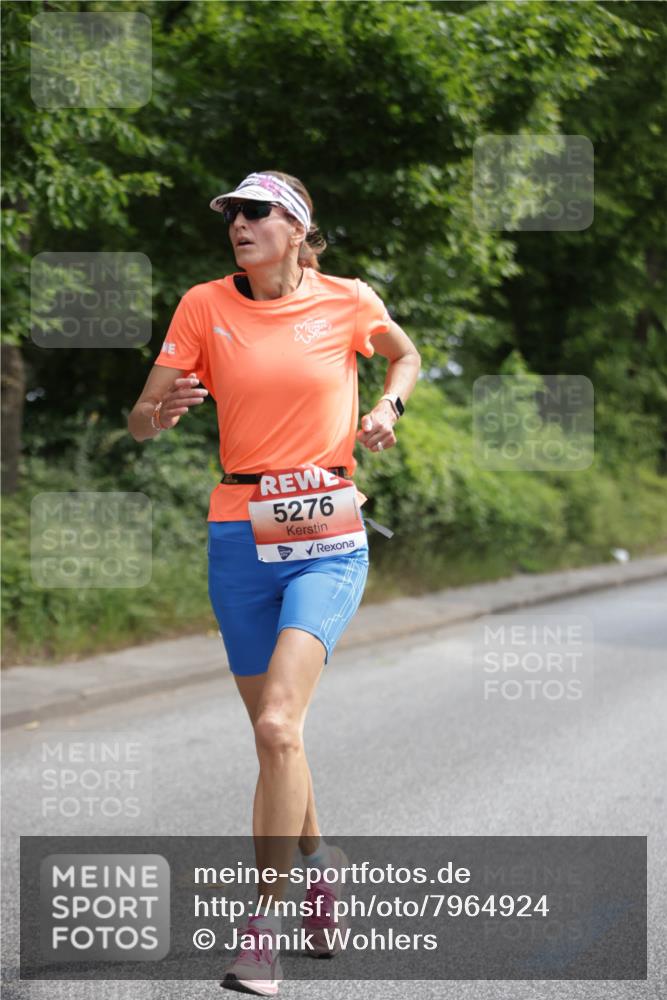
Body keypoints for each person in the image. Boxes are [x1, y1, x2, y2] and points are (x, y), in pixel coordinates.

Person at [128, 170, 421, 996]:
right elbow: (140, 419)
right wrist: (160, 413)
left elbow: (404, 355)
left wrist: (387, 410)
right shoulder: (202, 306)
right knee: (274, 735)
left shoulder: (346, 299)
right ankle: (321, 866)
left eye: (257, 212)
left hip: (327, 533)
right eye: (232, 213)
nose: (239, 223)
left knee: (277, 723)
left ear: (296, 227)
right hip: (238, 532)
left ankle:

◆ ◆ ◆ ◆ ◆

### What to produce
Show each line of the records above containing "right".

### Result for this task
right elbow: (140, 419)
right wrist: (160, 413)
right shoulder: (202, 306)
right knee: (274, 735)
right ankle: (321, 866)
right eye: (232, 213)
right hip: (238, 532)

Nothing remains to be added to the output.